For insuring Cyber Systems, the Risk evaluation process methodology needs to be quantitative and dynamic due to the frequent and fast changes of operational conditions. The CyberSure framework represents a progress beyond the state of the art in regards to Risk Management tools, methodologies and functions. CyberSure aims to develop, monitor, and manage cyber-insurance policies so as to help reduce the risk that cyber systems face and at the same time help educate both insurance companies and system owners of the existing risks and their magnitude and the ways they can reduce them (leading to lowering the insurance cost).

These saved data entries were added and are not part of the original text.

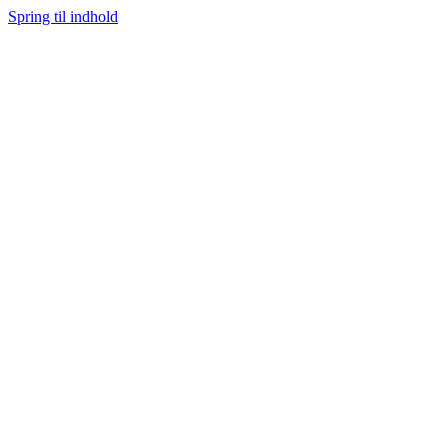
Spring til indhold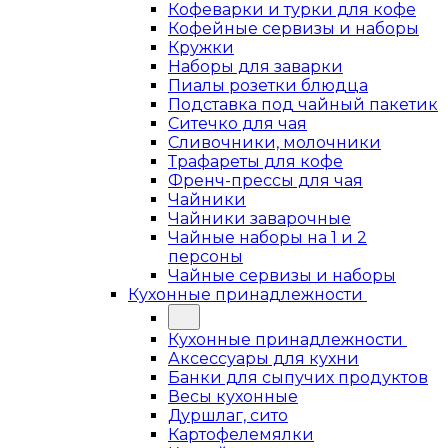
Кофеварки и турки для кофе
Кофейные сервизы и наборы
Кружки
Наборы для заварки
Пиалы розетки блюдца
Подставка под чайный пакетик
Ситечко для чая
Сливочники, молочники
Трафареты для кофе
Френч-прессы для чая
Чайники
Чайники заварочные
Чайные наборы на 1 и 2
персоны
Чайные сервизы и наборы
Кухонные принадлежности
Кухонные принадлежности
Аксессуары для кухни
Банки для сыпучих продуктов
Весы кухонные
Дуршлаг, сито
Картофелемялки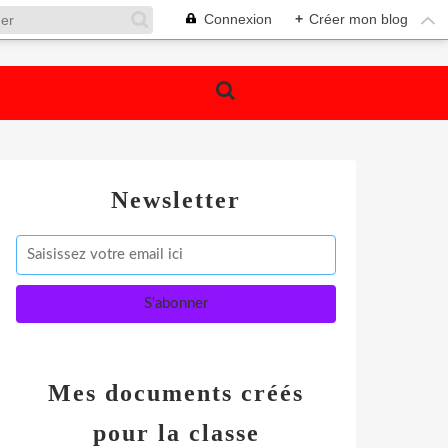
Connexion
+
Créer mon blog
Newsletter
Mes documents créés
pour la classe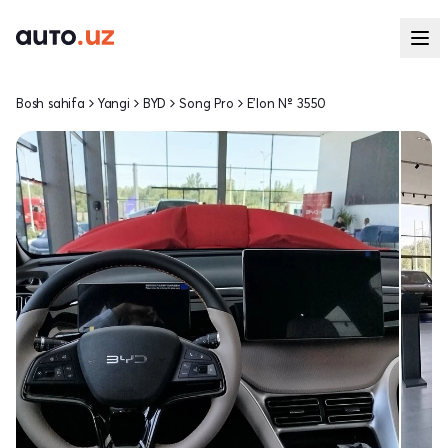
Bosh sahifa
Yangi
BYD
Song Pro
E'lon № 3550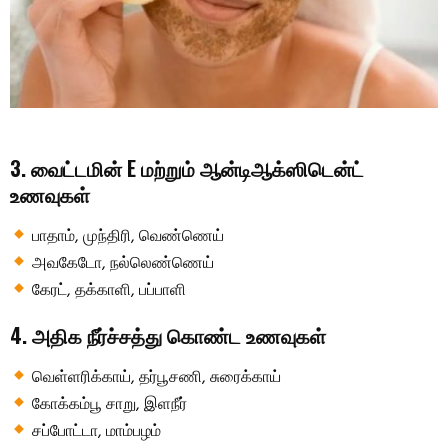
3. வைட்டமின் E மற்றும் ஆன்டிஆக்ஸிடென்ட்
உணவுகள்
பாதாம், முந்திரி, வெண்ணெய்
அவகேடோ, நல்லெண்ணெய்
கேரட், தக்காளி, பப்பாளி
4. அதிக நீர்ச்சத்து கொண்ட உணவுகள்
வெள்ளரிக்காய், தர்பூசணி, சுரைக்காய்
கோக்கம்பூ சாறு, இளநீர்
சப்போட்டா, மாம்பழம்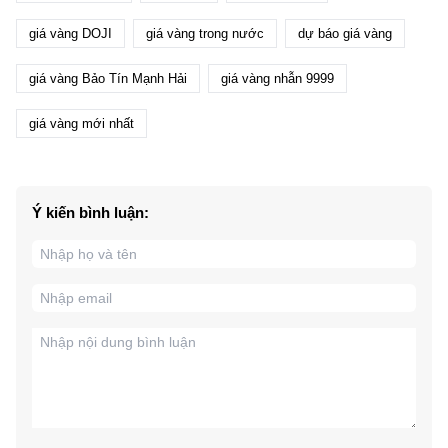
giá vàng DOJI
giá vàng trong nước
dự báo giá vàng
giá vàng Bảo Tín Mạnh Hải
giá vàng nhẫn 9999
giá vàng mới nhất
Ý kiến bình luận: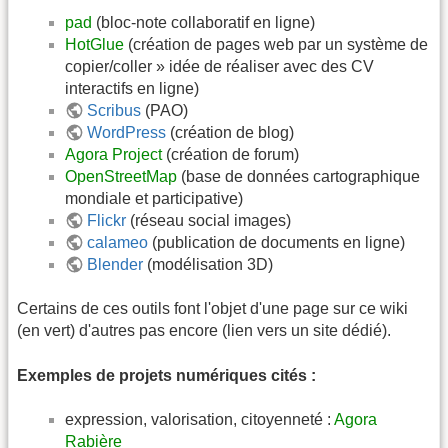
pad
(bloc-note collaboratif en ligne)
HotGlue
(création de pages web par un système de
copier/coller » idée de réaliser avec des CV
interactifs en ligne)
Scribus
(PAO)
WordPress
(création de blog)
Agora Project
(création de forum)
OpenStreetMap
(base de données cartographique
mondiale et participative)
Flickr
(réseau social images)
calameo
(publication de documents en ligne)
Blender
(modélisation 3D)
Certains de ces outils font l'objet d'une page sur ce wiki
(en vert) d'autres pas encore (lien vers un site dédié).
Exemples de projets numériques cités :
expression, valorisation, citoyenneté :
Agora
Rabière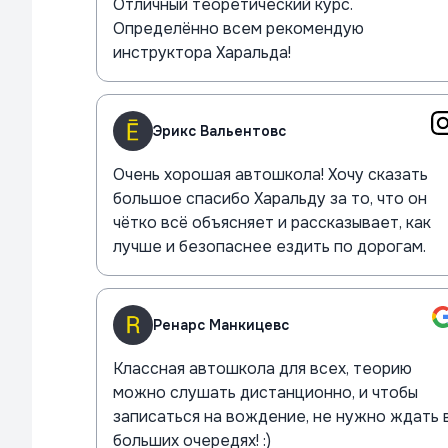
Отличный теоретический курс.
Определённо всем рекомендую
инструктора Харальда!
Эрикс Вальентовс
Очень хорошая автошкола! Хочу сказать
большое спасибо Харальду за то, что он
чётко всё объясняет и рассказывает, как
лучше и безопаснее ездить по дорогам.
Ренарс Манкицевс
Классная автошкола для всех, теорию
можно слушать дистанционно, и чтобы
записаться на вождение, не нужно ждать 
больших очередях! :)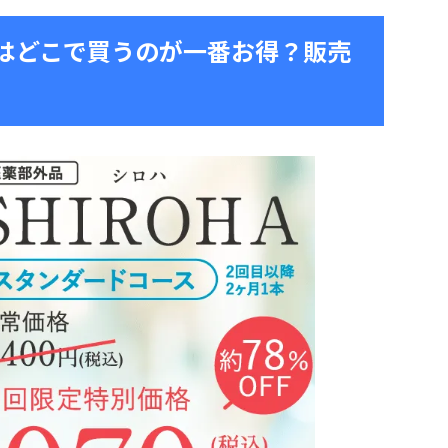
ハ）はどこで買うのが一番お得？販売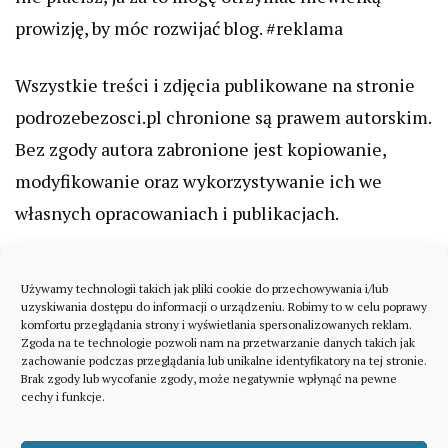
prowizję, by móc rozwijać blog. #reklama
Wszystkie treści i zdjęcia publikowane na stronie
podrozebezosci.pl chronione są prawem autorskim.
Bez zgody autora zabronione jest kopiowanie,
modyfikowanie oraz wykorzystywanie ich we
własnych opracowaniach i publikacjach.
Używamy technologii takich jak pliki cookie do przechowywania i/lub
uzyskiwania dostępu do informacji o urządzeniu. Robimy to w celu poprawy
komfortu przeglądania strony i wyświetlania spersonalizowanych reklam.
Zgoda na te technologie pozwoli nam na przetwarzanie danych takich jak
zachowanie podczas przeglądania lub unikalne identyfikatory na tej stronie.
Brak zgody lub wycofanie zgody, może negatywnie wpłynąć na pewne
cechy i funkcje.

The direct potential users of project outcomes includes Cyber Insurers, Cyber System Providers, Certification Authorities as well as the Scientific and Research community, which represent consumers of outcomes for research purposes. It also includes other stakeholders, who may be indirectly affected or have an indirect interest in CyberSure outcomes, including Cyber System user groups, Policy makers and the general public.